REQUIRED WORK —
**1)** Copy the GDP explanation word for word, from "Statement 1 is" to "same results, theoretically.".
**2)** Write the next part of the GDP explanation, picking up after its last line.

DOCUMENT EXCERPT —
________

The correct option is A 1 only

Explanation:

Statement 1 is correct:

  • The total monetary or market value of all finished goods and services produced inside a country's borders in a certain time period is known as GDP. It serves as a comprehensive scorecard of a country's economic health because it is a wide measure of entire domestic production. GDP is a measure of a country's economic health that is used to estimate its size and rate of growth.
  • There are three different approaches for calculating GDP which are used by economists. All these approaches produce the same results, theoretically.
  1. Output Approach
  2. Income Approach
  3. Expenditure Approach

Statement 2 is incorrect:

Although the GDP is a pretty good indicator of the economy, there are some disadvantages of the GDP, including the concepts that the GDP does not take into consideration.

  • Non-monetary exchanges: Many activities in an economy that add value to the people are not evaluated in monetary terms. For example, domestic services women perform at home are not paid for. This is a case of underestimation of GDP. GDP ignores voluntary and charitable work, social service as it is unpaid.
  • Underground Economy: The underground economy (or black market) refers to cash and barter transactions that are not formally recorded and are often used to support the trade of illegal goods and services (i.e., drugs, weapons, etc). Some nations’ economic output may be understated by GDP.
  • GDP does not value intangibles like leisure, quality of life, etc.

________

DATA EXCERPTS —

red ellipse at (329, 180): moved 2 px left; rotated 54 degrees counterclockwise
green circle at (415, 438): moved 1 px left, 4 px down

________

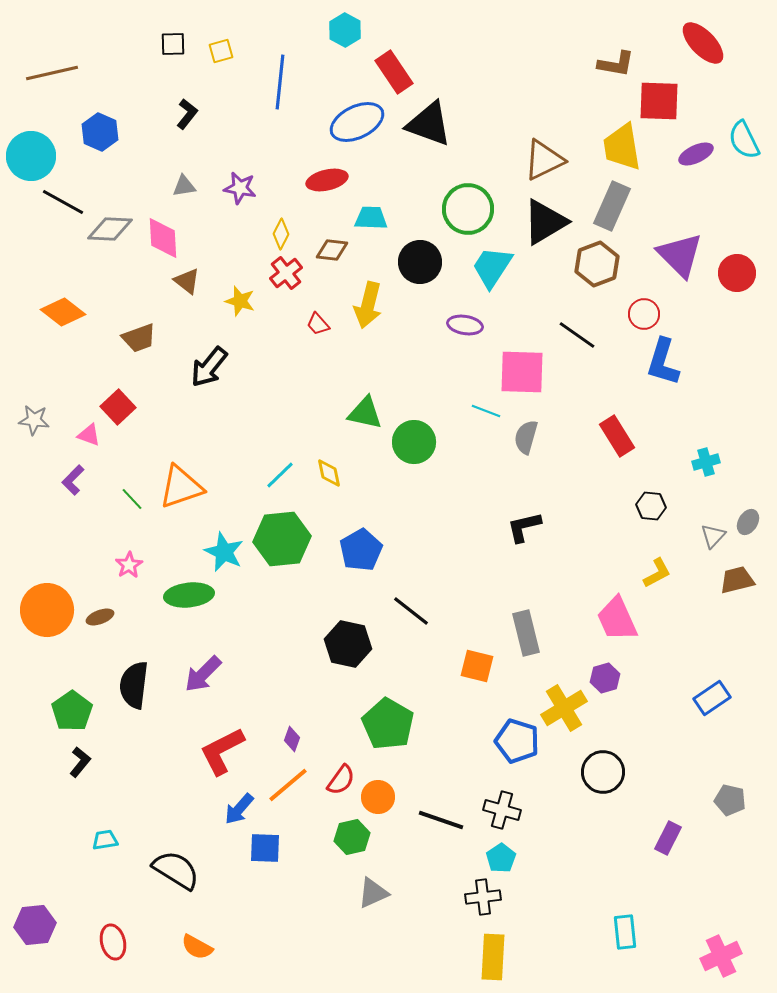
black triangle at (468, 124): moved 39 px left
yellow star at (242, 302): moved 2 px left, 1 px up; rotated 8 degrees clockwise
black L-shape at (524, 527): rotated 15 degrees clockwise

________

RESULTS OF THE EXERCISE —
**1)**
Statement 1 is correct:

  • The total monetary or market value of all finished goods and services produced inside a country's borders in a certain time period is known as GDP. It serves as a comprehensive scorecard of a country's economic health because it is a wide measure of entire domestic production. GDP is a measure of a country's economic health that is used to estimate its size and rate of growth.
  • There are three different approaches for calculating GDP which are used by economists. All these approaches produce the same results, theoretically.

**2)**
  • GDP does not take into account the economic value of the environment. Rather it neglects services provided by ecosystems and incentivizes economic activities causing environmental degradation by counting them.
  • Gender disparities are not reflected through GDP measures.

Statement 3 is incorrect:

  • The rising GDP of a country does not necessarily mean a rise in the welfare of its citizens. This is because the rise in GDP may be concentrated in the hands of very few individuals or firms. GDP does not reflect inequality present within the economy. Economic inequality is not revealed by GDP figures.
  • Externalities: Externalities refer to the benefits (or harms) a firm or an individual causes to another for which they are not paid (or penalized). Externalities do not have any market in which they can be bought and sold. For example, the output of oil refineries is taken into GDP calculation but pollution and ill effects are not deducted from GDP. This is the case of the overestimation of GDP.
  • The normal GDP also does not have any way of knowing whether the level of income created in a country will be sustainable or not. To overcome this limitation the green GDP is sought after.